Figure 1. Necrotic digits on both hands appearing on postoperative day 5.
Figure 2. Diagram illustrating various sites of possible thrombin inactivation in the coagulation pathway. Asterisk indicates sites of heparin/ inhibition; aPC, activated protein C; and TFPI, tissue factor pathway inhibitor.
Heparin was originally discovered in 1916 from liver extracts. Now it is more commonly prepared from either bovine or porcine mucosal extracts. The mechanism of action is via binding to antithrombin III, which then inactivates the activated coagulation factors IIa, IXa, and Xa (Figure 2). Heparin-induced thrombocytopenia (HIT) occurs in up to 6% of patients receiving heparin therapy for any reason. There are 2 types of HIT that occur clinically. Type I, which is more common, appears early on after the institution of therapy and is mild in nature. The patients tend to be asymptomatic and this type is rarely associated with thromboembolic sequelae. Conversely, type II is delayed in onset and is more severe.1Thromboembolic complications do occur with type II.
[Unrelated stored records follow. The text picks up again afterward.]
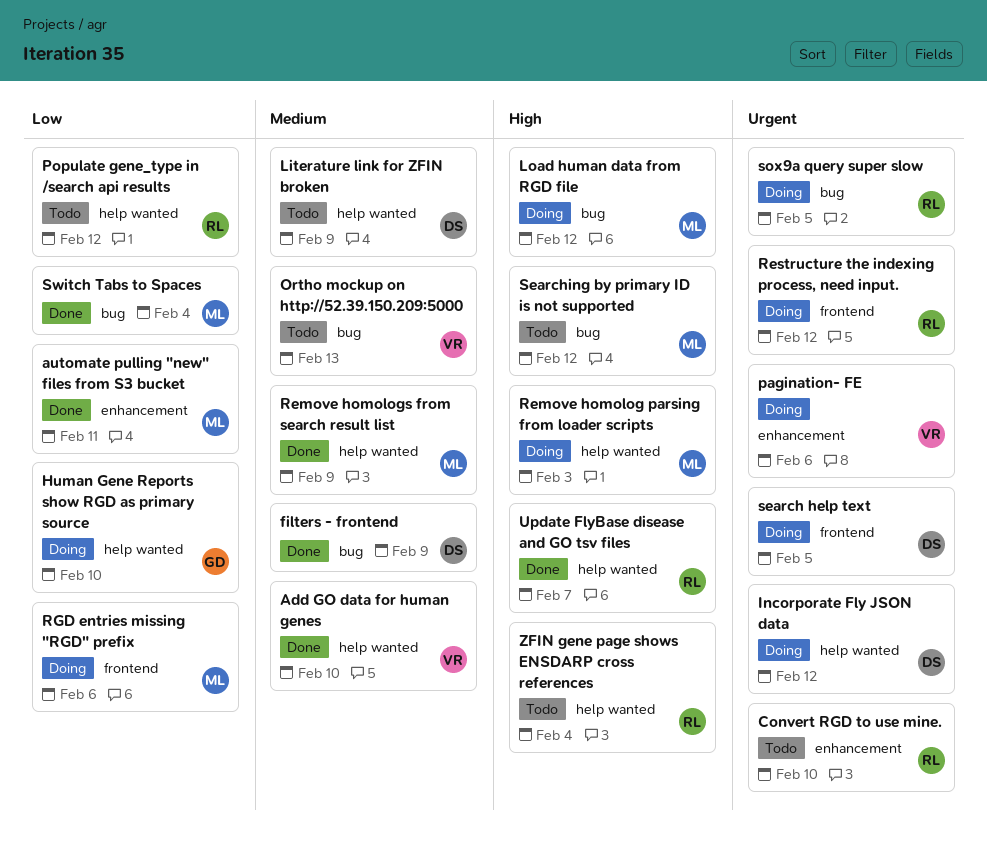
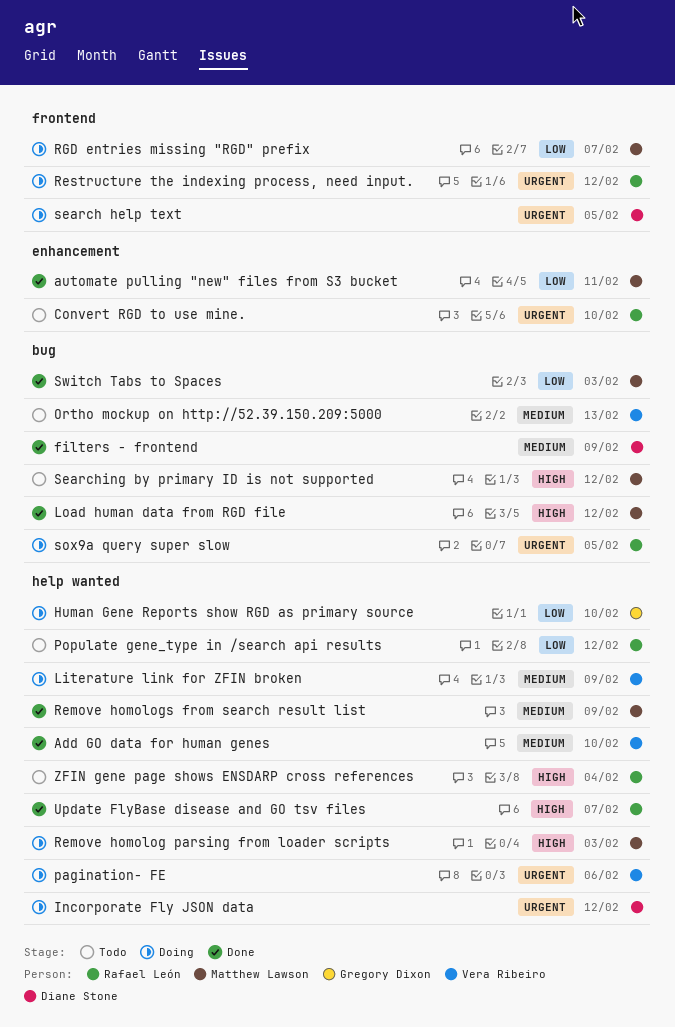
Literature link for ZFIN broken, status: Todo -> Doing
Literature link for ZFIN broken, owner: Diane Stone -> Vera Ribeiro
Load human data from RGD file, status: Doing -> Done
pagination- FE, label: enhancement -> help wanted
RGD entries missing "RGD" prefix, due: Feb 6 -> Feb 7
Switch Tabs to Spaces, due: Feb 4 -> Feb 3

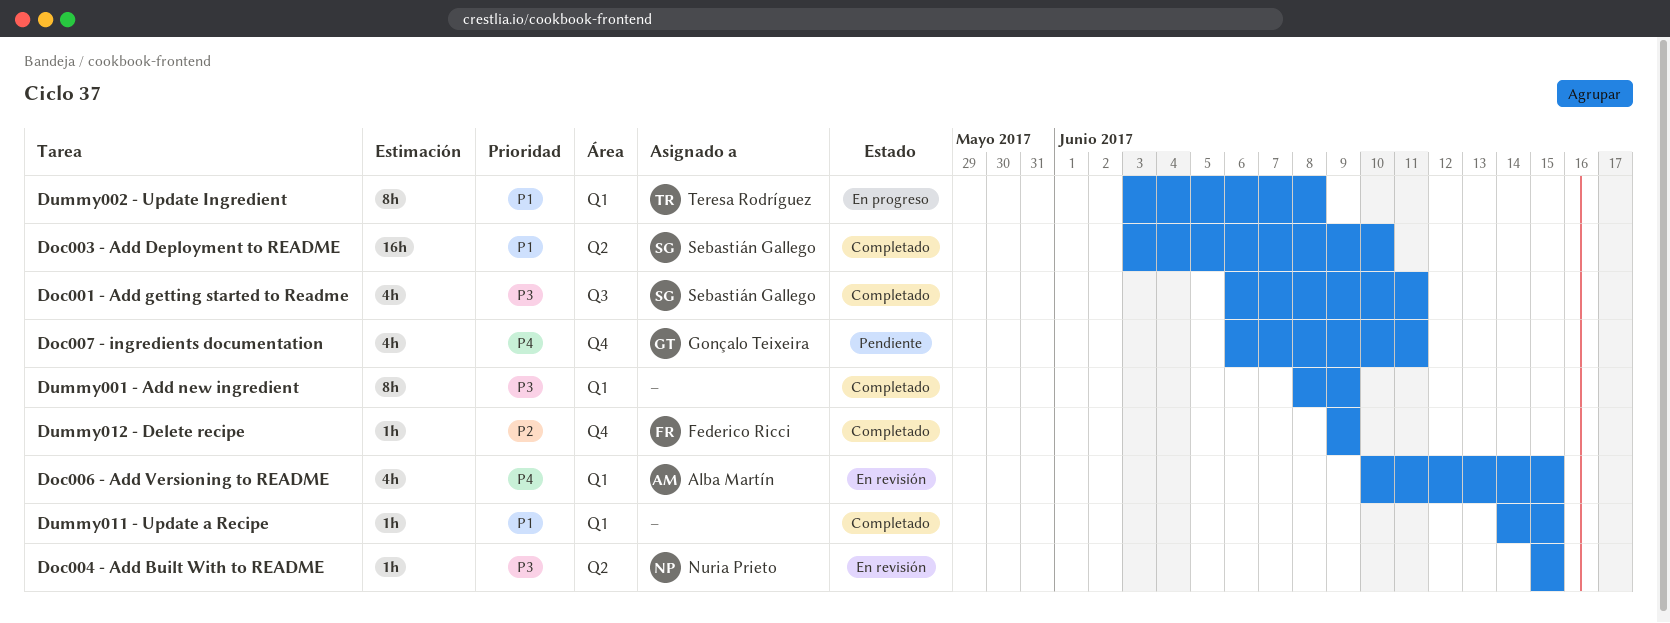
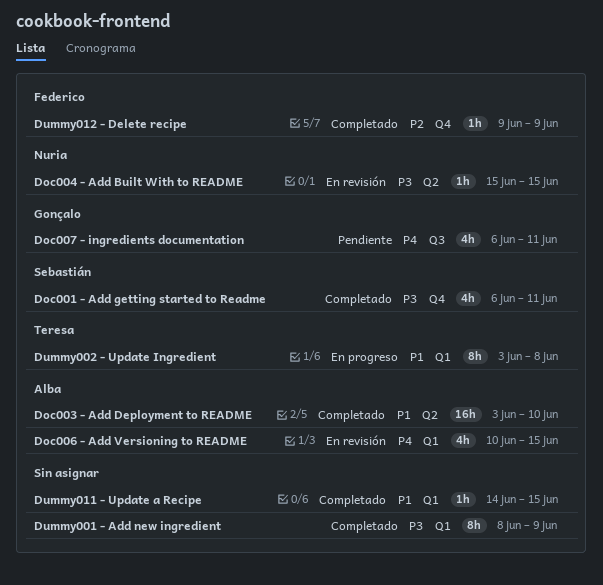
Doc001 - Add getting started to Readme, label: Q3 -> Q4
Doc003 - Add Deployment to README, owner: Sebastián Gallego -> Alba Martín
Doc007 - ingredients documentation, label: Q4 -> Q3

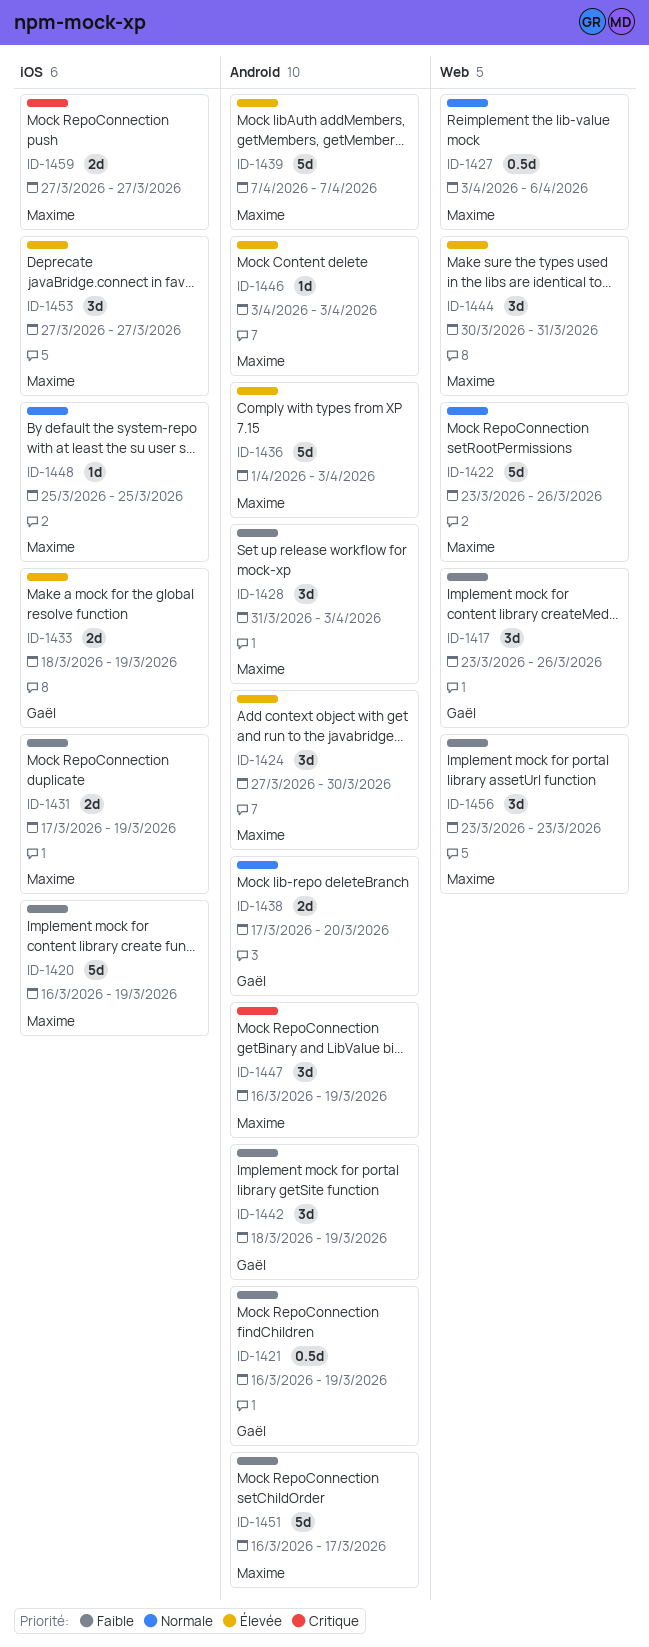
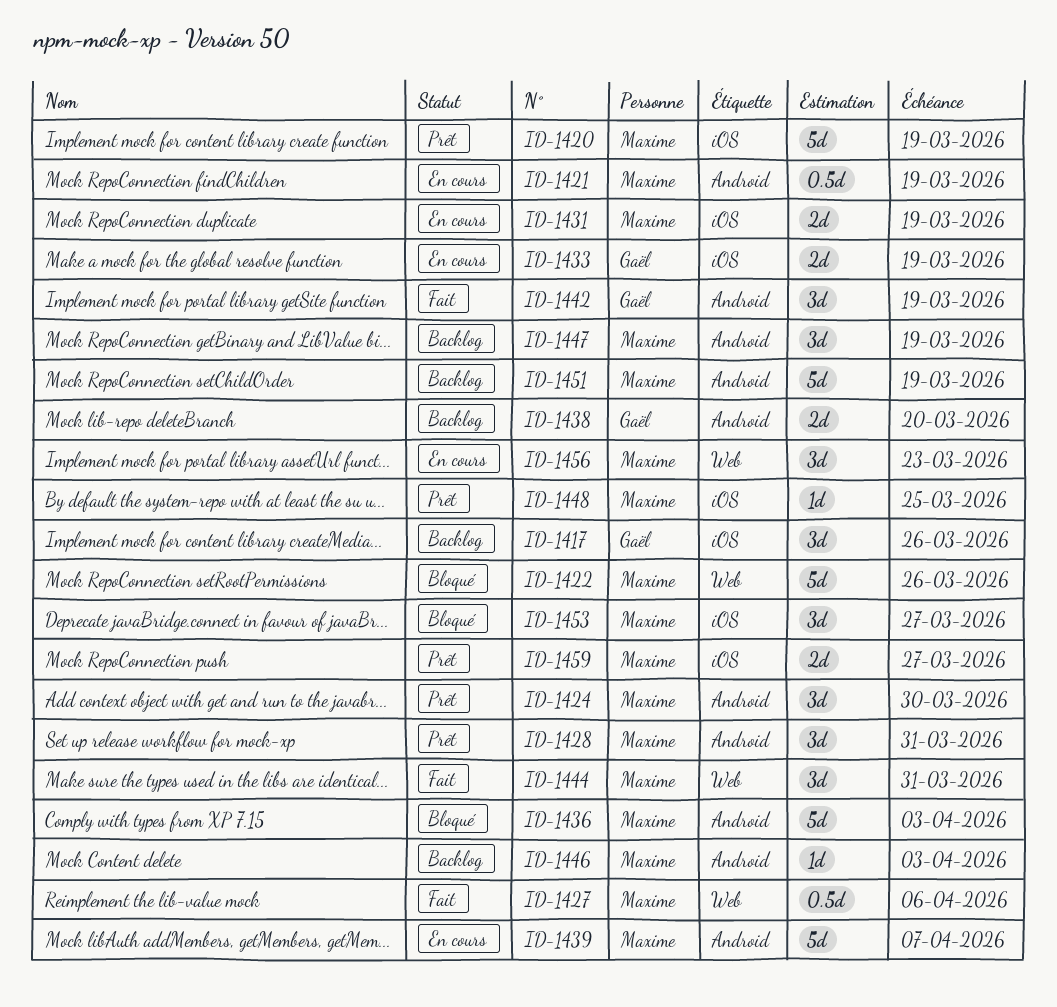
ID-1417, label: Web -> iOS
ID-1421, owner: Gaël -> Maxime
ID-1428, due: Apr 3 -> Mar 31
ID-1451, due: Mar 17 -> Mar 19

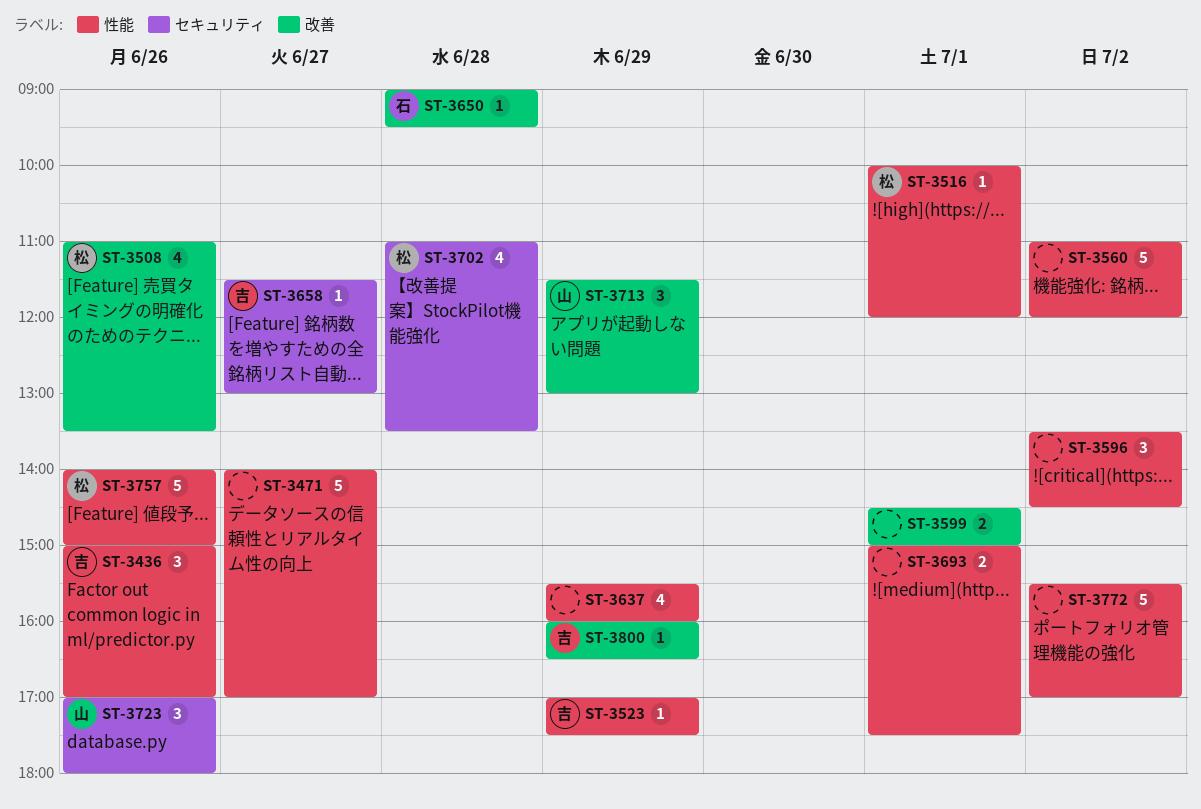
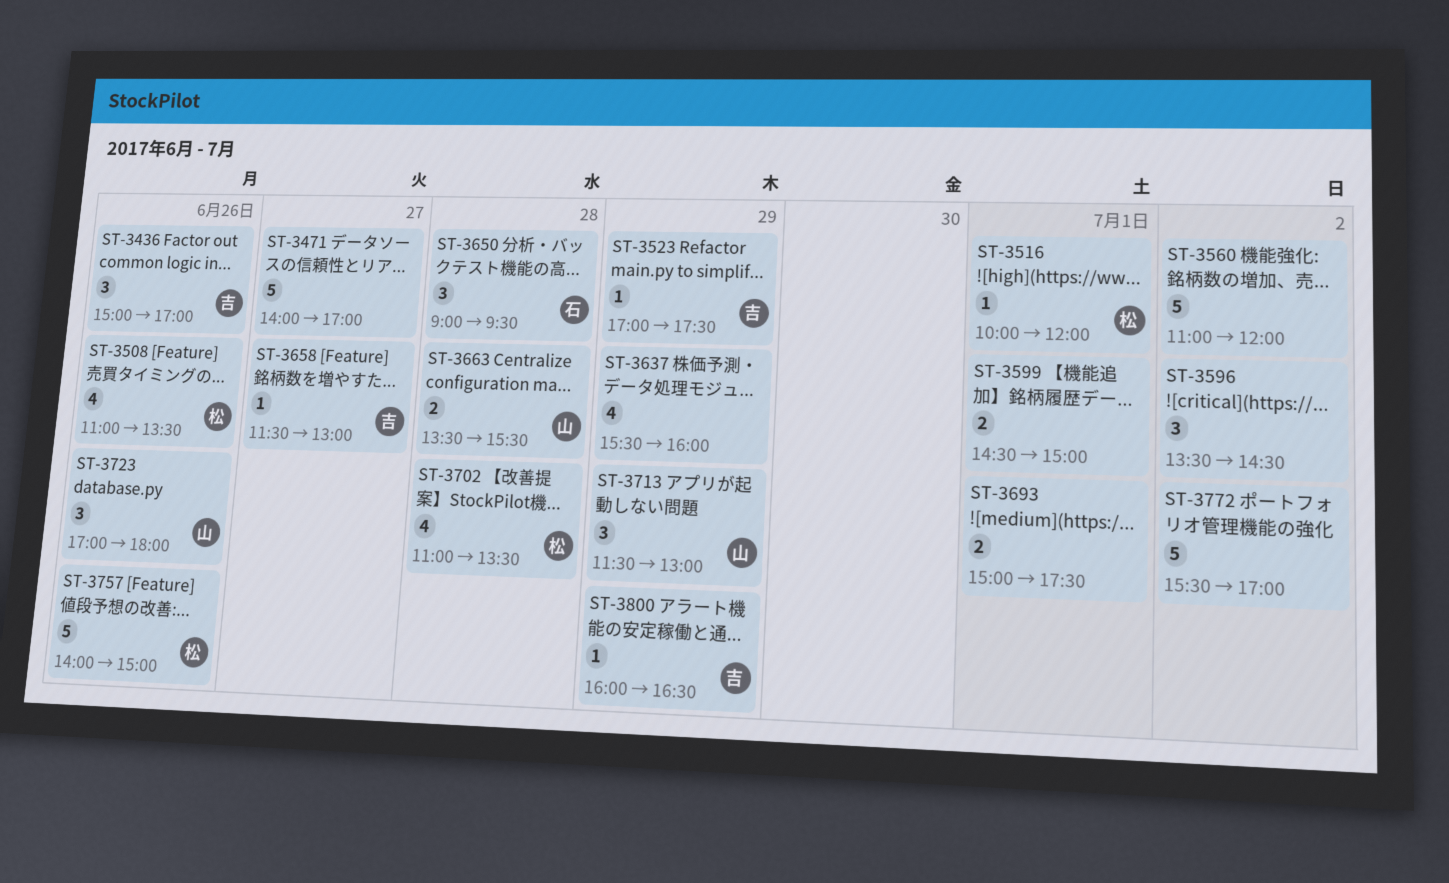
ST-3650, estimate: 1 -> 3
ST-3663: none -> present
In type II HIT, an immune-mediated platelet aggregation caused by IgG and IgM binding to platelet factor 4 complex occurs.2 Platelet activation by antiheparin platelet factor 4 antibodies results, with subsequent release of thrombogenic particles. This may lead to the "white clot" syndrome, associated with limb- and/or life-threatening thromboembolic complications. Risk factors for HIT include history of unfractionated heparin exposure, intravenous fractionated heparin, bovine heparin, and cardiopulmonary bypass.3
The clinical diagnosis of HIT is made when a patient's platelet count decreases below 1500 ×103/µL or 30% to 50% from baseline, an effect that is seen at least 5 days following heparin exposure.4Appropriate confirming laboratory data may include platelet counts, PF4-heparin antibody levels by enzyme-linked immunosorbent assay, heparin-induced platelet aggregation, and serotonin release assay.2,5,6The management of HIT involves the discontinuation of all heparin, including flushes and heparin-coated catheters. The patient must then be treated against further thrombotic episodes with a direct thrombin inhibitor, such as lepirudin.7This is an intravenous medication, which is monitored by maintaining the partial thromboplastin time 2 to 3 times above the baseline level. Hirudin was originally isolated from the salivary glands of the medicinal leech. It is now produced as lepirudin (r-hirudin) by recombinant DNA technology.